Most IT and facility managers want to know fully how power is being consumed throughout a data center. Yes, they know how power is being distributed to rows and racks, and how much gets consumed by the IT equipment and the cooling system (about half and half in the typical data center). The facility manager also knows the total energy consumption and peak demand during every billing cycle. But this basic knowledge reveals nothing about how power is actually being consumed by the very reason data centers exist: running the applications needed to operate the organization.

Why is it so important to know precisely how much power applications consume? Because power (or more accurately running out of it) is the reason most organizations outgrow a data center. That should be reason enough, of course, but it might also be worth knowing that power-related problems are now the primary cause of application downtime, and that the operating expenditure to power a server over its useful life now normally exceeds the capital expenditure to purchase it.

Advances under Moore’s Law enable servers to keep pace with growth within the rack space available in most data centers.

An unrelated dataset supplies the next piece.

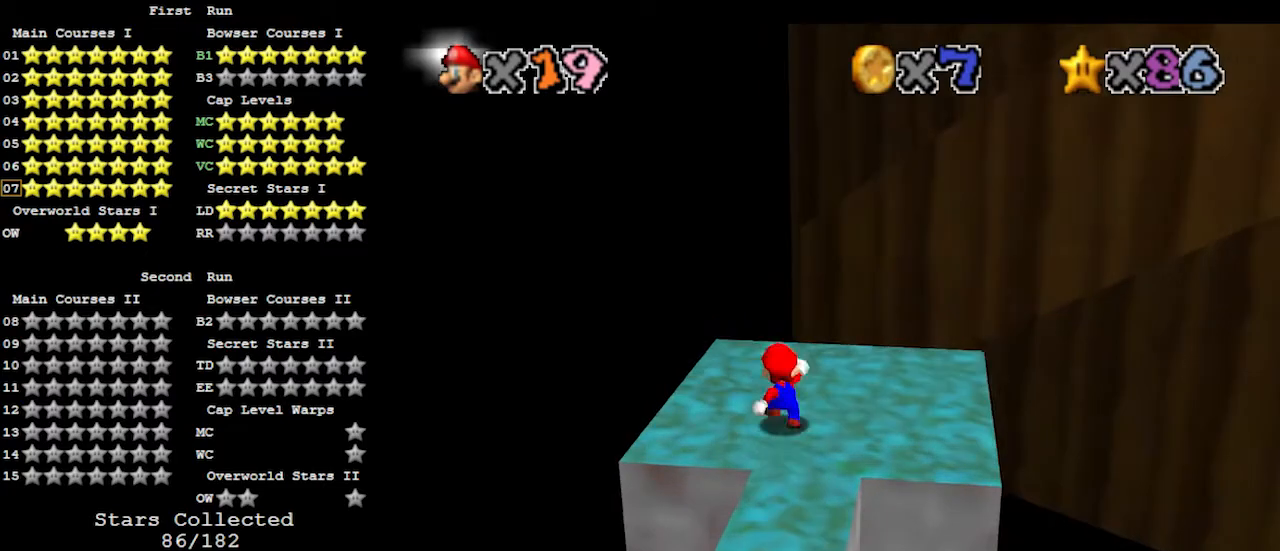
{"buttons": [], "left_stick": "up", "events": [[167, "Z", "down"], [233, "A", "down"], [267, "A", "up"], [433, "Z", "up"]]}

The resource likely to be exhausted first is, instead, power as relentless growth exhausts available capacity both directly from upgrading and adding IT equipment and indirectly from expanding the cooling system.

A symptom of having a potential and premature outgrowing problem is stranded power. Power gets stranded in almost every data center, and exists whenever the power distributed to any rack substantially exceeds the peak power it actually consumes. For a single rack, this mismatch may seem trivial. But multiply a few kilowatts each by the many racks that fill a data center, and the amount of stranded power often approaches 50% of the total capacity available.

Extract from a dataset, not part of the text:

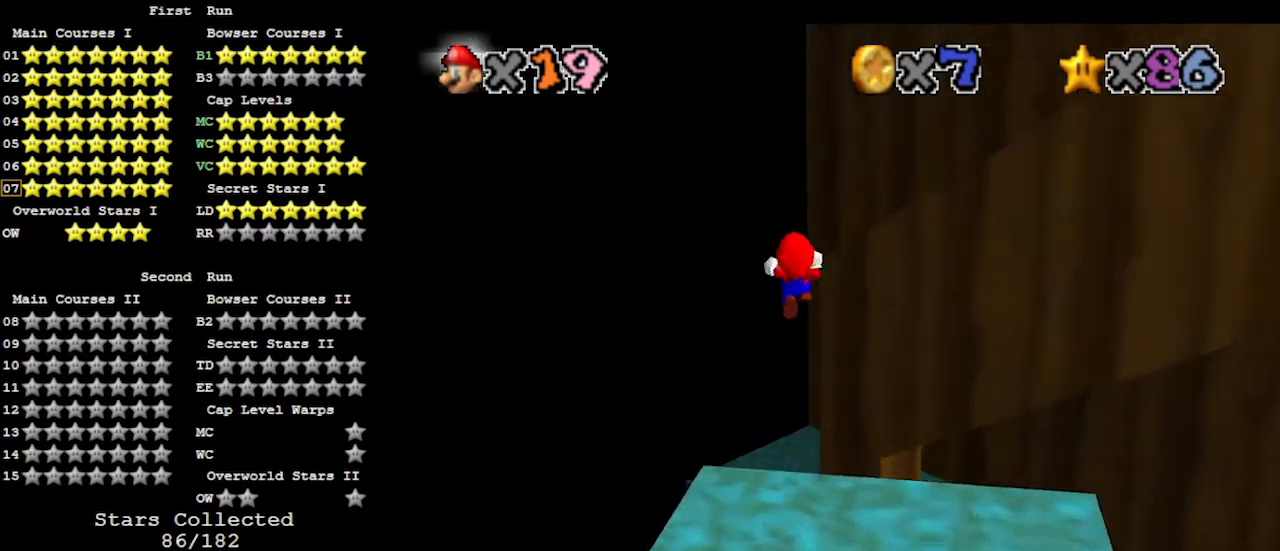
{"buttons": [], "left_stick": "up", "events": []}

The usual cause of stranded power is the use of notoriously conservative nameplate or datasheet ratings on equipment, especially servers. These ratings specify the maximum power consumption possible by the server’s power supply, and that only rarely (and usually never) actually occurs, even under peak workloads.

One option to minimize stranded power would be to use a “guesstimate” of a little more than half of nameplate ratings to “fully configure” each rack. But that would foolish because, while the approach might work initially, it would ultimately (and perhaps soon) fail as the inevitable and relentless increase in application workloads causes just enough additional power consumption to begin tripping circuit breakers.

A better option involves knowing precisely the peak power consumed and the “work per Watt” performed (measured in transactions-per-second-per-Watt) by the applications running on every server. Fortunately, the new UL 2640 Test Method for Server Performance standard from Underwriters Laboratories provides these and other useful metrics, enabling IT and facility managers to now know how power is being consumed throughout the data center. And (if you’ll forgive the pun) that knowledge is power!